Darl McBride, chief executive of SCO, said the Linux dispute is based on contracts that IBM and numerous other companies signed with SCO in order to license the Unix operating system. Copyright issues raised by Novell, from which SCO bought the rights to Unix, are irrelevant, McBride said during a conference call with media and analysts.

"The copyright issues are not important to our current enforcement actions and anything happening in the marketplace," he said.

But copyrights may figure in with subsequent enforcement actions, he said, so SCO is preparing to take Novell to court to settle those issues.

"To the extent we want to deal with copyright issues down the road, we have our attorneys working on that," McBride said. "As far as claims Novell is making...we'll be settling those in court."

SCO stunned the technology world in March when it sued IBM for $1 billion, alleging that Linux software that Big Blue has distributed illegally appropriates portions of the Unix source code that SCO owns. IBM denied the allegations and said it will fight the suit.

SCO delivered a second blow this month when it sent letters to 1,500 corporations using Linux, saying their use of the open-source operating system could expose them to similar liability. Industry analysts viewed the move as an escalation of the struggling company's intellectual property war and an attempt to make SCO an acquisition target.

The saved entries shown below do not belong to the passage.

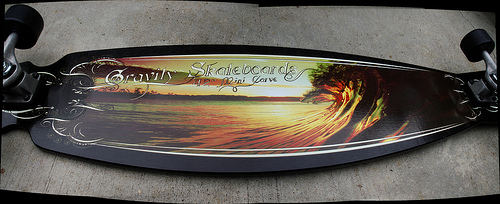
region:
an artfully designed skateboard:
[6, 13, 498, 163]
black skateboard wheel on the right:
[437, 17, 499, 123]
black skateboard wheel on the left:
[3, 1, 85, 143]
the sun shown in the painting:
[250, 56, 309, 88]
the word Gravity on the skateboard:
[84, 55, 184, 99]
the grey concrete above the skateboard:
[38, 0, 433, 50]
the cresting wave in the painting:
[301, 49, 446, 179]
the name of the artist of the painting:
[182, 72, 304, 110]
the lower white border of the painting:
[44, 118, 456, 158]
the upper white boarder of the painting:
[61, 33, 433, 81]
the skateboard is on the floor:
[11, 18, 497, 146]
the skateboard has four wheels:
[20, 17, 497, 130]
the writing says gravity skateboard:
[111, 60, 315, 122]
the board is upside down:
[30, 20, 497, 157]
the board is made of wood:
[32, 43, 484, 162]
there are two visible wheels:
[8, 9, 492, 139]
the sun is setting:
[202, 68, 317, 118]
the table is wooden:
[105, 175, 456, 193]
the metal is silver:
[10, 34, 34, 98]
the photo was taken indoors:
[14, 29, 499, 175]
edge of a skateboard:
[271, 139, 349, 182]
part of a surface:
[394, 163, 436, 198]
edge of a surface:
[479, 191, 495, 201]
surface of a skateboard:
[310, 92, 397, 133]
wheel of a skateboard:
[456, 15, 482, 57]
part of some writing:
[228, 53, 313, 99]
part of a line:
[186, 47, 212, 59]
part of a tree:
[306, 65, 348, 85]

Novell entered the fray this week, claiming that SCO's case is invalid, because Novell still holds key Unix copyrights and patents. "To Novell's knowledge, the 1995 agreement governing SCO's purchase of Unix from Novell does not convey to SCO the associated copyrights," Novell Chief Executive Jack Messman said in a letter to SCO.

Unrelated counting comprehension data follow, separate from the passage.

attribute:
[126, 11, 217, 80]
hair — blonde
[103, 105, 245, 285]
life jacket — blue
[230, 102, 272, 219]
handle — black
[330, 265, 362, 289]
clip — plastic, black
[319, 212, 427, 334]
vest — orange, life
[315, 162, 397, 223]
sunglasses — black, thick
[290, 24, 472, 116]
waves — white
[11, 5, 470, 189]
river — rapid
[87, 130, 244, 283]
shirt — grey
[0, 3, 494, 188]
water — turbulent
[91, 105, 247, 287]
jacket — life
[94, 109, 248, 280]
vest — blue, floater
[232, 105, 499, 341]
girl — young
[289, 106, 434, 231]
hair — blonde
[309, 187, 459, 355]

McBride characterized Novell's move as "a desperate measure to curry favor with the Linux community." He also questioned the timing of Novell's announcement, which was made the same day that SCO announced quarterly earnings.

"Novell timed their announcement to coincide with our earnings release...to try and screw that up," McBride said.

A Novell representative said the company wasn't aware of SCO's scheduled earnings release and that the timing of Novell's announcement was coincidental.

McBride and Chris Sontag, head of the company's SCOsource Unix licensing initiative, reiterated promises to begin showing samples of infringing Linux source code to customers, analysts and press representatives willing to sign nondisclosure agreements.

"The month of June is show-and-tell time," McBride said. "Everybody's been clamoring for the code...and we're going to show hundreds of lines of code."